▸ The task: Could you give the records below again exactly, without the pictures?

──────── Exercise data ────────

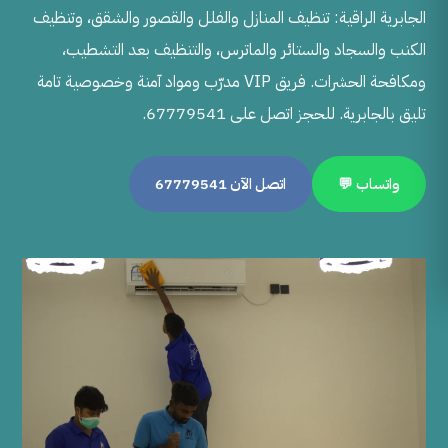
الجابرية الراقية: تنظيف المنازل والفلل والقصور والشقق، وتنظيف
الكنب والسجاد والستائر والماترس، والتنظيف بعد التشطيب،
ومكافحة الحشرات. فريق VIP مدرّب ومواد آمنة وخصوصية تامة
تليق بالجابرية. للحجز اتصل على 67779541.
واتساب 💬
اتصل الآن 67779541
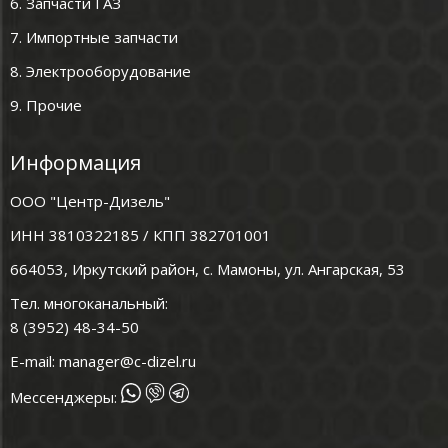
6. Запчасти ГАЗ
7. Импортные запчасти
8. Электрооборудование
9. Прочие
Информация
ООО "Центр-Дизель"
ИНН 3810322185 / КПП 382701001
664053, Иркутский район, с. Мамоны, ул. Ангарская, 53
Тел. многоканальный:
8 (3952) 48-34-50
E-mail:
manager@c-dizel.ru
Мессенджеры:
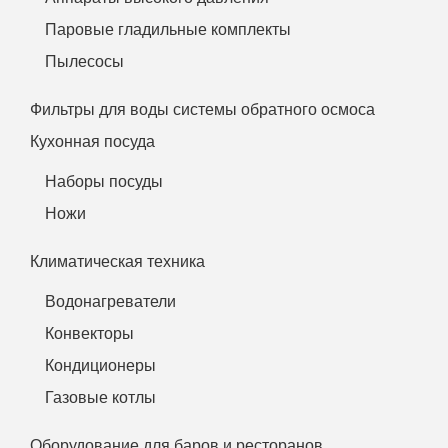
Паровые гладильные комплекты
Пылесосы
Фильтры для воды системы обратного осмоса
Кухонная посуда
Наборы посуды
Ножи
Климатическая техника
Водонагреватели
Конвекторы
Кондиционеры
Газовые котлы
Оборудование для баров и ресторанов.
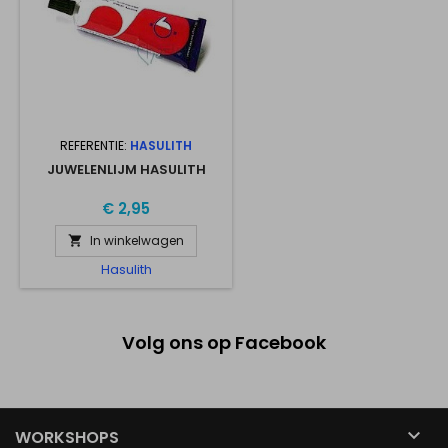
REFERENTIE:
HASULITH
JUWELENLIJM HASULITH
€ 2,95
In winkelwagen

Hasulith
Volg ons op Facebook

WORKSHOPS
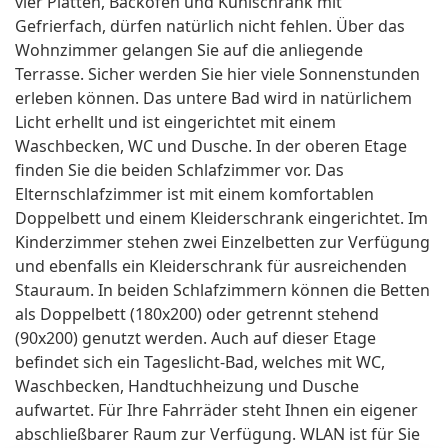
vier Platten, Backofen und Kühlschrank mit
Gefrierfach, dürfen natürlich nicht fehlen. Über das
Wohnzimmer gelangen Sie auf die anliegende
Terrasse. Sicher werden Sie hier viele Sonnenstunden
erleben können. Das untere Bad wird in natürlichem
Licht erhellt und ist eingerichtet mit einem
Waschbecken, WC und Dusche. In der oberen Etage
finden Sie die beiden Schlafzimmer vor. Das
Elternschlafzimmer ist mit einem komfortablen
Doppelbett und einem Kleiderschrank eingerichtet. Im
Kinderzimmer stehen zwei Einzelbetten zur Verfügung
und ebenfalls ein Kleiderschrank für ausreichenden
Stauraum. In beiden Schlafzimmern können die Betten
als Doppelbett (180x200) oder getrennt stehend
(90x200) genutzt werden. Auch auf dieser Etage
befindet sich ein Tageslicht-Bad, welches mit WC,
Waschbecken, Handtuchheizung und Dusche
aufwartet. Für Ihre Fahrräder steht Ihnen ein eigener
abschließbarer Raum zur Verfügung. WLAN ist für Sie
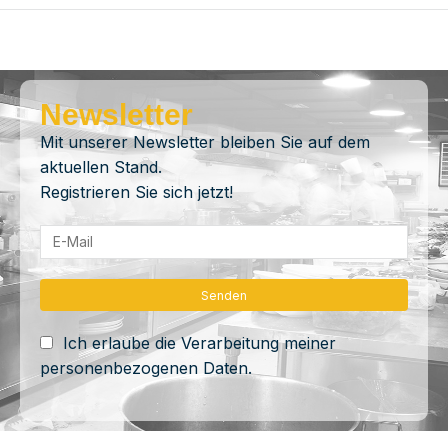
Newsletter
Mit unserer Newsletter bleiben Sie auf dem
aktuellen Stand.
Registrieren Sie sich jetzt!
Ich erlaube die Verarbeitung meiner
personenbezogenen Daten.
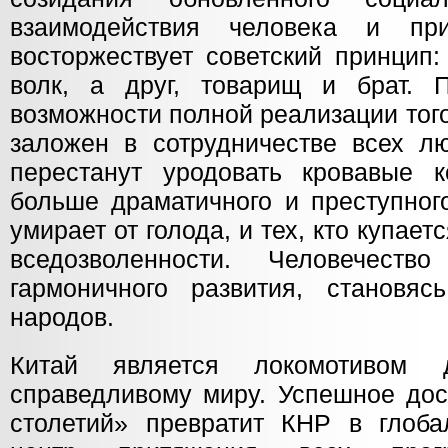
взаимодействия человека и пр
восторжествует советский принцип:
волк, а друг, товарищ и брат. 
возможности полной реализации тог
заложен в сотрудничестве всех л
перестанут уродовать кровавые 
больше драматичного и преступного
умирает от голода, и тех, кто купает
вседозволенности. Человечест
гармоничного развития, становя
народов.
Китай является локомотивом 
справедливому миру. Успешное дос
столетий» превратит КНР в глоба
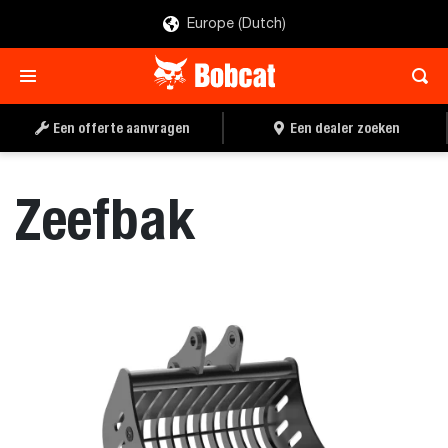
Europe (Dutch)
OFFERTE AANVRAGEN
EEN DEALER ZOEKEN
Een offerte aanvragen
Een dealer zoeken
Zeefbak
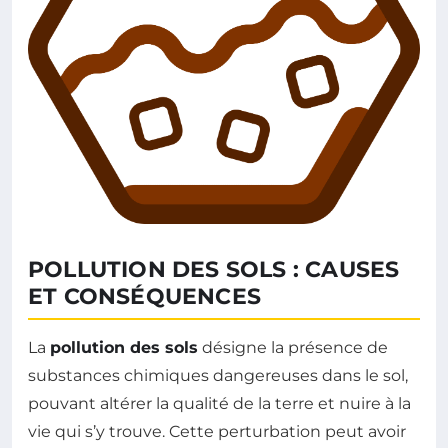
POLLUTION DES SOLS : CAUSES
ET CONSÉQUENCES
La
pollution des sols
désigne la présence de
substances chimiques dangereuses dans le sol,
pouvant altérer la qualité de la terre et nuire à la
vie qui s’y trouve. Cette perturbation peut avoir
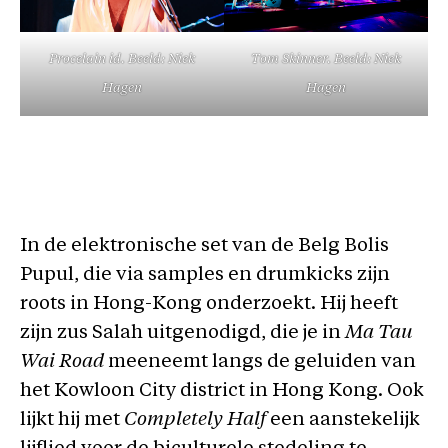
Procelain id. Beeld: Niek
Tom Skinner. Beeld: Niek
Hagen
Hagen
In de elektronische set van de Belg Bolis
Pupul, die via samples en drumkicks zijn
roots in Hong-Kong onderzoekt. Hij heeft
zijn zus Salah uitgenodigd, die je in
Ma Tau
Wai Road
meeneemt langs de geluiden van
het Kowloon City district in Hong Kong. Ook
lijkt hij met
Completely Half
een aanstekelijk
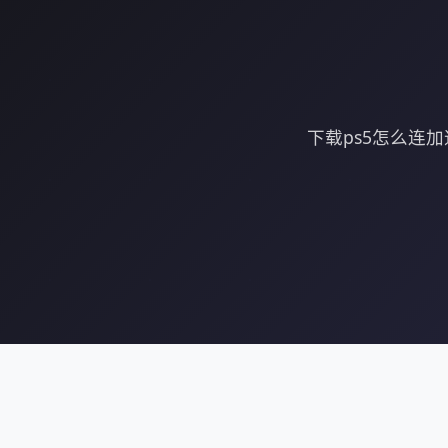
下载ps5怎么连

────────

▸ Response:
الجابرية الراقية: تنظيف المنازل والفلل والقصور والشقق، وتنظيف
الكنب والسجاد والستائر والماترس، والتنظيف بعد التشطيب،
ومكافحة الحشرات. فريق VIP مدرّب ومواد آمنة وخصوصية تامة
تليق بالجابرية. للحجز اتصل على 67779541.
واتساب 💬
اتصل الآن 67779541
6. Запчасти ГАЗ
7. Импортные запчасти
8. Электрооборудование
9. Прочие
Информация
ООО "Центр-Дизель"
ИНН 3810322185 / КПП 382701001
664053, Иркутский район, с. Мамоны, ул. Ангарская, 53
Тел. многоканальный:
8 (3952) 48-34-50
E-mail:
manager@c-dizel.ru
Мессенджеры:
Паровые гладильные комплекты
Пылесосы
Фильтры для воды системы обратного осмоса
Кухонная посуда
Наборы посуды
Ножи
Климатическая техника
Водонагреватели
Конвекторы
Кондиционеры
Газовые котлы
Оборудование для баров и ресторанов.
REFERENTIE:
HASULITH
JUWELENLIJM HASULITH
€ 2,95
In winkelwagen

Hasulith
Volg ons op Facebook

WORKSHOPS
vier Platten, Backofen und Kühlschrank mit
Gefrierfach, dürfen natürlich nicht fehlen. Über das
Wohnzimmer gelangen Sie auf die anliegende
Terrasse. Sicher werden Sie hier viele Sonnenstunden
erleben können. Das untere Bad wird in natürlichem
Licht erhellt und ist eingerichtet mit einem
Waschbecken, WC und Dusche. In der oberen Etage
finden Sie die beiden Schlafzimmer vor. Das
Elternschlafzimmer ist mit einem komfortablen
Doppelbett und einem Kleiderschrank eingerichtet. Im
Kinderzimmer stehen zwei Einzelbetten zur Verfügung
und ebenfalls ein Kleiderschrank für ausreichenden
Stauraum. In beiden Schlafzimmern können die Betten
als Doppelbett (180x200) oder getrennt stehend
(90x200) genutzt werden. Auch auf dieser Etage
befindet sich ein Tageslicht-Bad, welches mit WC,
Waschbecken, Handtuchheizung und Dusche
aufwartet. Für Ihre Fahrräder steht Ihnen ein eigener
abschließbarer Raum zur Verfügung. WLAN ist für Sie
Newsletter
Mit unserer Newsletter bleiben Sie auf dem
aktuellen Stand.
Registrieren Sie sich jetzt!
Ich erlaube die Verarbeitung meiner
personenbezogenen Daten.
взаимодействия человека и пр
восторжествует советский принцип:
волк, а друг, товарищ и брат. 
возможности полной реализации тог
заложен в сотрудничестве всех л
перестанут уродовать кровавые 
больше драматичного и преступного
умирает от голода, и тех, кто купает
вседозволенности. Человечест
гармоничного развития, становя
народов.
Китай является локомотивом 
справедливому миру. Успешное дос
столетий» превратит КНР в глоба
Europe (Dutch)
OFFERTE AANVRAGEN
EEN DEALER ZOEKEN
Een offerte aanvragen
Een dealer zoeken
Zeefbak
POLLUTION DES SOLS : CAUSES
ET CONSÉQUENCES
La
pollution des sols
désigne la présence de
substances chimiques dangereuses dans le sol,
pouvant altérer la qualité de la terre et nuire à la
vie qui s’y trouve. Cette perturbation peut avoir
Procelain id. Beeld: Niek
Tom Skinner. Beeld: Niek
Hagen
Hagen
In de elektronische set van de Belg Bolis
Pupul, die via samples en drumkicks zijn
roots in Hong-Kong onderzoekt. Hij heeft
zijn zus Salah uitgenodigd, die je in
Ma Tau
Wai Road
meeneemt langs de geluiden van
het Kowloon City district in Hong Kong. Ook
lijkt hij met
Completely Half
een aanstekelijk
下载ps5怎么连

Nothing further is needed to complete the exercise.